EXERCISE OBJECTIVE -> Set down, word for word, every line of the listing below, starting with the one that contains "rugalmas tésztát kapsz." and ending with the final line. Include nothing else.
□ □ □ □ □ □ □
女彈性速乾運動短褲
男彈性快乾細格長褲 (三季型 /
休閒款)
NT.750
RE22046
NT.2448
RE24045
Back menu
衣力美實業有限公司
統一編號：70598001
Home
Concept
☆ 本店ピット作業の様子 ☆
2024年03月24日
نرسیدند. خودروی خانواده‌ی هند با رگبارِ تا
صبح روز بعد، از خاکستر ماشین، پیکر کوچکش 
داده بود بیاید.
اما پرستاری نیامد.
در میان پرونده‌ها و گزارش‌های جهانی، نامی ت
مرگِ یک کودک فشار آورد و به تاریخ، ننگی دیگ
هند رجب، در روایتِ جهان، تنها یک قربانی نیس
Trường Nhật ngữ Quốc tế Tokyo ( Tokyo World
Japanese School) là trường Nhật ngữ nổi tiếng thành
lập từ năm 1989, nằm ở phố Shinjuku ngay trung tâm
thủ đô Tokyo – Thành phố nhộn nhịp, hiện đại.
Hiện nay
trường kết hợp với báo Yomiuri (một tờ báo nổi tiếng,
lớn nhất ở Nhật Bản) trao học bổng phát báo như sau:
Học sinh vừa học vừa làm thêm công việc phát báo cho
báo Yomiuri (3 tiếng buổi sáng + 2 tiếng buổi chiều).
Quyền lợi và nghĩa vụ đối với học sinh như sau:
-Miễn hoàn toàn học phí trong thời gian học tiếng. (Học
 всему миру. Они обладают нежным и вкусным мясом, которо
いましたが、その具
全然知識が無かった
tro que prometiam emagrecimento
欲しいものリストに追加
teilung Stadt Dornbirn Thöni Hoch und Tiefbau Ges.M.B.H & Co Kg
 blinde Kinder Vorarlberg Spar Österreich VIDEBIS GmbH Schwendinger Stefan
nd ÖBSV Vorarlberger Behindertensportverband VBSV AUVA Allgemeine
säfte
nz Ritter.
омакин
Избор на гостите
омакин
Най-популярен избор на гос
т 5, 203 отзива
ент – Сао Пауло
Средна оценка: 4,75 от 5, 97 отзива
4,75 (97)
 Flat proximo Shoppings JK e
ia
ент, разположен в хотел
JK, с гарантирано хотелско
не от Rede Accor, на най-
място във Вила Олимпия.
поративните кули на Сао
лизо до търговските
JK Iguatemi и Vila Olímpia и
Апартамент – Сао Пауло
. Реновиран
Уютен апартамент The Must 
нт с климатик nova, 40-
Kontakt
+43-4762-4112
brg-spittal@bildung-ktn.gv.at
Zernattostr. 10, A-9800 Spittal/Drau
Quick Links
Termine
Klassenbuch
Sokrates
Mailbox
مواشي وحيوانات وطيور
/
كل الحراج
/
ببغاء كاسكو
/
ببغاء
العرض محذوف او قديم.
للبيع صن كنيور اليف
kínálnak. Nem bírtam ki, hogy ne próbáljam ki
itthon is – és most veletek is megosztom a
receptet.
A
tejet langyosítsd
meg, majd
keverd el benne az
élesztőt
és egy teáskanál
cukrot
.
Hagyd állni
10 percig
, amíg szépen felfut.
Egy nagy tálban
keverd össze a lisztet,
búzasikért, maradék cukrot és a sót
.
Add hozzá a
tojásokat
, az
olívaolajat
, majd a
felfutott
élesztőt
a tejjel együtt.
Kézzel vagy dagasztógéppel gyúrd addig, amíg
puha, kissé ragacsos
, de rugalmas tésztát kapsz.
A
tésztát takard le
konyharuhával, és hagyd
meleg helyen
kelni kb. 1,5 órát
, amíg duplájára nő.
□ □ □ □ □ □ □
FINAL ANSWER ->
, de rugalmas tésztát kapsz.
A
tésztát takard le
konyharuhával, és hagyd
meleg helyen
kelni kb. 1,5 órát
, amíg duplájára nő.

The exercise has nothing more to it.